Kaum legt Samu die Gitarre zur Seite renne ich auf ihn zu und werfe mich in seine Arme. "OMG, ich liebe dich so sehr." Er küsst mich. Sofort befinde ich mich in einer anderen Welt, nur wir zwei.. Der Applaus hört gar nicht mehr auf. "Sie sollten professionell singen! Ihre Stimme kann man unter tausenden erkennen." Solche Komplimente bekommt er gerade zu hören. Ich stehe glücklich daneben und grinse mir einen ab. Weil alle eine Zugabe verlangen greift Samu erneut zur Gitarre. "Du musst mit machen." "Ok." Keine Ahnung was heute mit mir los ist. Alles ist so komisch und doch gleichzeitig schön und aufregend. Diese drei Minuten vergehen viel zu schnell und bevor ich mich versehen kann, ist auch diese kurze Phase der Freude vorbei. "Lass uns noch ein bisschen spazieren gehen", schlägt Samu schließlich vor. Schweigsam laufen wir nebeneinander her. Man könnte meinen es wäre eine bedrückende Stille, doch das ist es nicht. Ein lauer Sommertag neigt sich dem Ende zu. "Wie lange wirst du noch bleiben?" Ich weiß, dass er gehen muss. Schon bald. Sehr schlau von mir, diese gute Laune zu zerstören. Aber ich will es wissen. "Wäre es nach meiner Schwester gegangen, würde ich gar nicht hier sitzen." "Du hast eine Schwester?!" Unfassbar wie wenig ich über ihn weiß.... Und von diesem Mann erwarte ich ein Kind. Kein Grund zur Sorge. "Ja, Sanna. Einen Bruder habe ich auch, allerdings ist der Kontakt zu ihm relativ schwach."

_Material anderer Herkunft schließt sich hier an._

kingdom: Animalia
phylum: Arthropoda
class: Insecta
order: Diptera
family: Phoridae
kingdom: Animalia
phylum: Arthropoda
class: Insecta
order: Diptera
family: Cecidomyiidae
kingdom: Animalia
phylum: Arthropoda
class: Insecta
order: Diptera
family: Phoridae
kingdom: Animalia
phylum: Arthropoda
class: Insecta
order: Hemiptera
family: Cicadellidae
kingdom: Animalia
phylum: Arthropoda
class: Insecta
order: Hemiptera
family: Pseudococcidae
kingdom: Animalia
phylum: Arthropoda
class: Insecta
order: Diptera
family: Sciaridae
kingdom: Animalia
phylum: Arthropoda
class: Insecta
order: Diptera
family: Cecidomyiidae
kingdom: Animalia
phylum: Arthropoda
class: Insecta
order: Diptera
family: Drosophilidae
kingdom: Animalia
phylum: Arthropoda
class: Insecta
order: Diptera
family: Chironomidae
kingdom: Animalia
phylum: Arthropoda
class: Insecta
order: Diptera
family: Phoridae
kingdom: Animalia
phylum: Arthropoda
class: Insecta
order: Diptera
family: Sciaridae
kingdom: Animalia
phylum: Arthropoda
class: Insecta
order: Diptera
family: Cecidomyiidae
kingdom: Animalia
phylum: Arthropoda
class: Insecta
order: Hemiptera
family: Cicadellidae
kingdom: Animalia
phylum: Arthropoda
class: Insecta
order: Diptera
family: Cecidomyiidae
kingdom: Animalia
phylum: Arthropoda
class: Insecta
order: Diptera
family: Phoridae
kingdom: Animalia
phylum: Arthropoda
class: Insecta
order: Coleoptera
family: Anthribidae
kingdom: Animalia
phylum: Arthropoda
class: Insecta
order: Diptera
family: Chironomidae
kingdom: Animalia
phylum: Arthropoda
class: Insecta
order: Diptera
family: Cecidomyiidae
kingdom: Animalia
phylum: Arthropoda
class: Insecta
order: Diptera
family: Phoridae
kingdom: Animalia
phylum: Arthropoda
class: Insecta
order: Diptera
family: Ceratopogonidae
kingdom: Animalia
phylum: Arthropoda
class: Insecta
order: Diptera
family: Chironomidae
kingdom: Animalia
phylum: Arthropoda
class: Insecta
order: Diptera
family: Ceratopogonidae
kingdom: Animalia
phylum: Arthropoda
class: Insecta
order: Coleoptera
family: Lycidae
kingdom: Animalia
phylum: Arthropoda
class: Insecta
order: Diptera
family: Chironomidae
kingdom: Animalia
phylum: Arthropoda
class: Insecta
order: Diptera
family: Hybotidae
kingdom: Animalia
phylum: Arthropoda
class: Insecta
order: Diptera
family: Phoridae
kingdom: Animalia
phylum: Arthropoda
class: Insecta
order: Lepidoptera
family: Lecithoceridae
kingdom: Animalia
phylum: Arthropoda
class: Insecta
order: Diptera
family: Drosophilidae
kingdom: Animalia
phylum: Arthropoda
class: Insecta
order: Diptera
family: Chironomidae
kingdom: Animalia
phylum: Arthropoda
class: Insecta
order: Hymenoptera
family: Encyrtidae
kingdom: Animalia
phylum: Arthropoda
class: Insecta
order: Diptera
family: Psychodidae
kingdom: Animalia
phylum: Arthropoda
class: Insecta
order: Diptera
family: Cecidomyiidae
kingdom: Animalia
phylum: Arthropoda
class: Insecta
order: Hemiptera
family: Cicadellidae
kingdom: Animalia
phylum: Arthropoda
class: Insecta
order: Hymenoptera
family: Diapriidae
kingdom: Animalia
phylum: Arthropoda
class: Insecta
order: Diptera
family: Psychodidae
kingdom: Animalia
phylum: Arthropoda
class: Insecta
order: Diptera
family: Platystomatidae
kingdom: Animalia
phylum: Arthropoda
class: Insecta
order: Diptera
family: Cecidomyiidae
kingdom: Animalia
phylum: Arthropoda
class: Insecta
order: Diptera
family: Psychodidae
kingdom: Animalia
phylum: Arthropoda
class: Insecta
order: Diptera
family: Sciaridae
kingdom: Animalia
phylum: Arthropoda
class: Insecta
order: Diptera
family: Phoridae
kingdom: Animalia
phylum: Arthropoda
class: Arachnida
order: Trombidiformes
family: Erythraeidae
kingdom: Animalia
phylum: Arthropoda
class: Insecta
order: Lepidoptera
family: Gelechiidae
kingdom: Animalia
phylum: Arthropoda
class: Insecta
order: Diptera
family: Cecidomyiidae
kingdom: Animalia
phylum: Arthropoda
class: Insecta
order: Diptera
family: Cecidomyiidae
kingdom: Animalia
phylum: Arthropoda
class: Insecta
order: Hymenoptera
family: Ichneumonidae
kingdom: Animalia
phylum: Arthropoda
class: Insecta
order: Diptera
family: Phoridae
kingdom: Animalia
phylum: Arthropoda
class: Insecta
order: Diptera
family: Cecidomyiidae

"Was hat deine Schwester gegen mich?"

"Nichts. Sie meinte nur.. du würdest es nicht ernst mit mir meinen."

"Wie kommt sie darauf?" Ich weiß, ich bin nervig, aber es interessiert mich nun mal.

"Hmm. Das ist ein bisschen peinlich.." Seine Wangen verfärben sich rot. Es sieht wahnsinnig süß aus, sodass ich den Impuls ihm das erneut zu sagen, unterdrücken muss. "Ich hatte damals eine Freundin. Lucy. Du musst wissen, zu diesem Zeitpunkt war sie die einzige Person in meinem Leben die ich liebte..." Seine Augen glitzern verdächtig. "Und dann hat sie mich enttäuscht. Mehr als nur enttäuscht. Sie hat mir, im wahrsten Sinne des Wortes, mein Herz gebrochen. Mehrmals betrogen hat sie mich, und auch als ich es herausfand, leugnete sie es immer noch. Doch es war zu spät. Mir konnte sie nicht's mehr vormachen. Deswegen kann ich Sanna verstehen. Ihre Angst ist berechtigt, ich habe lange gebraucht um einer Frau wieder vertrauen zu können." Ich sage ausnahmsweise einmal nichts. "Jetzt wiederholt es sich in einer anderen Weise. Wäre ich nicht dein Lehrer.. wäre es einfacher." "Wären meine Eltern nicht.." Samu legt seinen Zeigefinger an meinen Mund. "Lass uns über etwas anderes reden, ok? Ich werde bis zu deinem Geburtstag bleiben. Reicht dir das erstmal als Antwort?"

"Ja. Beziehungsweise Nein. Es sind nur noch sechs Tage. Du lässt mich zurück? Schwanger wie ich bin?"

"Es tut mir leid, aber es ist besser so. Lea erzählte mir von täglichen Kontrollanrufen deiner Eltern. Es wird nicht lange dauern, dann werden sie unerwartet vor der Tür stehen. Und Riku.. Ständig kontaktiert er mich, will wissen was ich mache, wo ich bin. Ich habe seine Worte noch immer im Kopf. Wenn er uns erwischt wird er es nicht für sich behalten. Und das müssen wir unbedingt verhindern." Er steht auf und läuft einige Schritte voraus. Mir ist kalt und die Übelkeit überfällt meinen Körper erneut mit solch einer Heftigkeit, dass ich mich nur schwer auf den Beinen halten kann. "Samu!" Starke Arme fangen mich auf. "Geht's dir nicht gut?" Besorgte Augenpaare starren mich an. "Mir geht's ganz und gar nicht gut. Bring mich bitte zurück." Das tut er dann auch. Mein Gehirn kann mittlerweile nicht mehr richtig denken, vorsichtig klopfe ich gegen meinen Kopf. Alles ist so leer. War wohl einfach ein bisschen zu viel Aufregung heute. Das macht mein ohnehin geschwächter Körper langsam nicht mehr mit. Mit zittrigen Knien begebe ich mich zum Klo. "Soll ich dir helfen?" Wie aus Geisterhand steht Lea wieder neben mir. Ich winke genervt ab. Bin immer noch sauer auf sie. Kurzerhand stelle ich mich auf die Waage. Eigentlich will ich gar nicht wissen wie viel ich zur Zeit wiege. Bin ohnehin viel zu dünn. Beim Blick auf die Zahl kippe ich um.